# TASK BRIEF
How many lines of the listing below contain "materiálu"? State the number alone.
==== INFORMATION PROVIDED
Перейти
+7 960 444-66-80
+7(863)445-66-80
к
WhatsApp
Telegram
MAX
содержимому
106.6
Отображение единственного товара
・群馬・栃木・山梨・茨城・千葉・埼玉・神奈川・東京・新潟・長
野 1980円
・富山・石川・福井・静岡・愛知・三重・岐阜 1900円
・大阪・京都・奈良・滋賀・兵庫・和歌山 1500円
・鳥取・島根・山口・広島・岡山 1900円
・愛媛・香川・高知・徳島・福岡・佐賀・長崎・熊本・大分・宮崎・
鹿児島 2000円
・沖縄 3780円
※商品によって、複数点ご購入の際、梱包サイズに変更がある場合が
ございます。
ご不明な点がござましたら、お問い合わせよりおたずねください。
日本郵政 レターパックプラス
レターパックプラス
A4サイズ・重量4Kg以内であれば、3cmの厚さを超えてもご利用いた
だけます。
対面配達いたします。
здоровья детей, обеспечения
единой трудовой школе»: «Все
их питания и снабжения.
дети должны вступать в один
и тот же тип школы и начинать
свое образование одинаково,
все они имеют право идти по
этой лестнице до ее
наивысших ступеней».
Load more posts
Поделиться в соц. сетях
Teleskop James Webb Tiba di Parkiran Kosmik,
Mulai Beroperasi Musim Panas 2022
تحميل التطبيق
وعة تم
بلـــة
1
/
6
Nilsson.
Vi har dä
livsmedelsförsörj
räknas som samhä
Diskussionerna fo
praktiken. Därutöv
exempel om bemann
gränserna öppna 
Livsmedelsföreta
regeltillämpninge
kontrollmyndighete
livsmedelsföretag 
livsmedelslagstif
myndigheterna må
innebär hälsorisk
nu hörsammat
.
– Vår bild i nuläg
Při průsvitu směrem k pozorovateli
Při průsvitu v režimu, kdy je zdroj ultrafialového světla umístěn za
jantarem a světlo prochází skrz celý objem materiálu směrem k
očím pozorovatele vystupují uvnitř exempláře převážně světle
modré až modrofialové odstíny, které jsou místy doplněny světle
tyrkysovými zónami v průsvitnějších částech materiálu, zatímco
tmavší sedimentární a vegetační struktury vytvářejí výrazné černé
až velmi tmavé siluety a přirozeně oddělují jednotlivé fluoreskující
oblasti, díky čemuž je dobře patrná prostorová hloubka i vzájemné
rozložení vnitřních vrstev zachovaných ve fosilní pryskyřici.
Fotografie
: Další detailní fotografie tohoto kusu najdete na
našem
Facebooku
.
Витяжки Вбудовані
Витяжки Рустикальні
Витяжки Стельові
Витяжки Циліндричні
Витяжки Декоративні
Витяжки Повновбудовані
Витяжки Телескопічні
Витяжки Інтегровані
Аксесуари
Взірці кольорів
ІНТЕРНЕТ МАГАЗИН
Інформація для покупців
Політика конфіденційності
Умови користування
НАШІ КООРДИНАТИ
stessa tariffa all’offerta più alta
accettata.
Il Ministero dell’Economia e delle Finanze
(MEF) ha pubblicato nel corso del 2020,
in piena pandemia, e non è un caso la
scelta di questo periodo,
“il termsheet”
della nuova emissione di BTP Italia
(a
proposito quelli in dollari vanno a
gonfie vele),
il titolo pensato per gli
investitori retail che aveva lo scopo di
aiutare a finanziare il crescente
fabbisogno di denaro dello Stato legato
========
==== INFORMATION PROVIDED
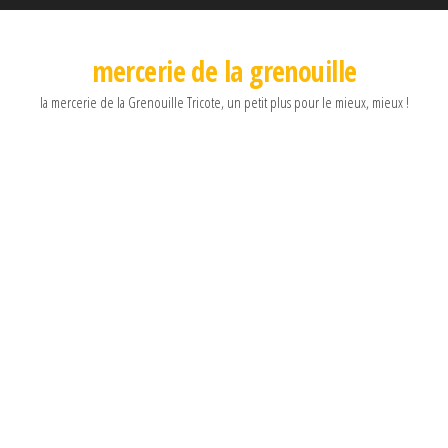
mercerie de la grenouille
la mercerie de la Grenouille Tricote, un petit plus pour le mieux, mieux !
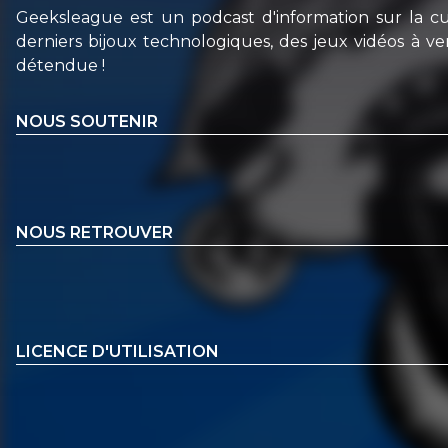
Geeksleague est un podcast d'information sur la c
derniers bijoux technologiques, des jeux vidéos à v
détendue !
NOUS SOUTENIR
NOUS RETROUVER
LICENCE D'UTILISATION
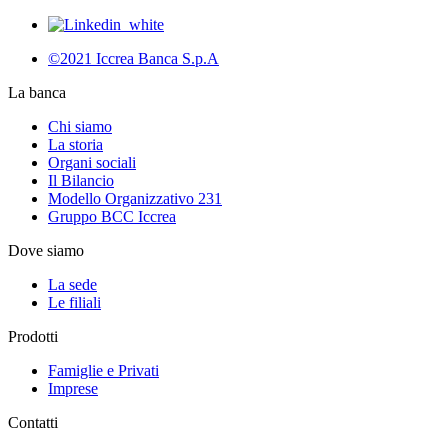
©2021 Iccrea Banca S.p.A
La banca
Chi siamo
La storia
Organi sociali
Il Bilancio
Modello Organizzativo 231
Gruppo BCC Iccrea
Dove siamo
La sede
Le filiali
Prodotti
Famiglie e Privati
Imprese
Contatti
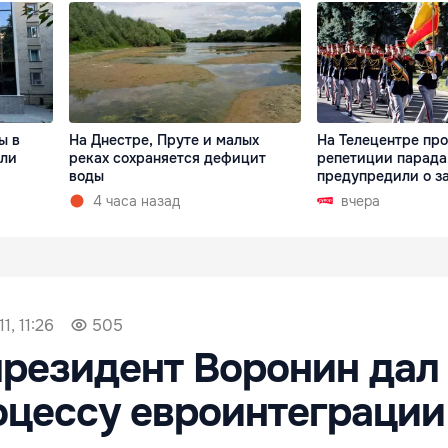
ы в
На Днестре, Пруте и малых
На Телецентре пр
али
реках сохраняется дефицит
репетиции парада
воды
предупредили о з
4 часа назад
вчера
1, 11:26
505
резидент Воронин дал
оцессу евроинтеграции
========
# SOLUTION TO THIS EXERCISE
2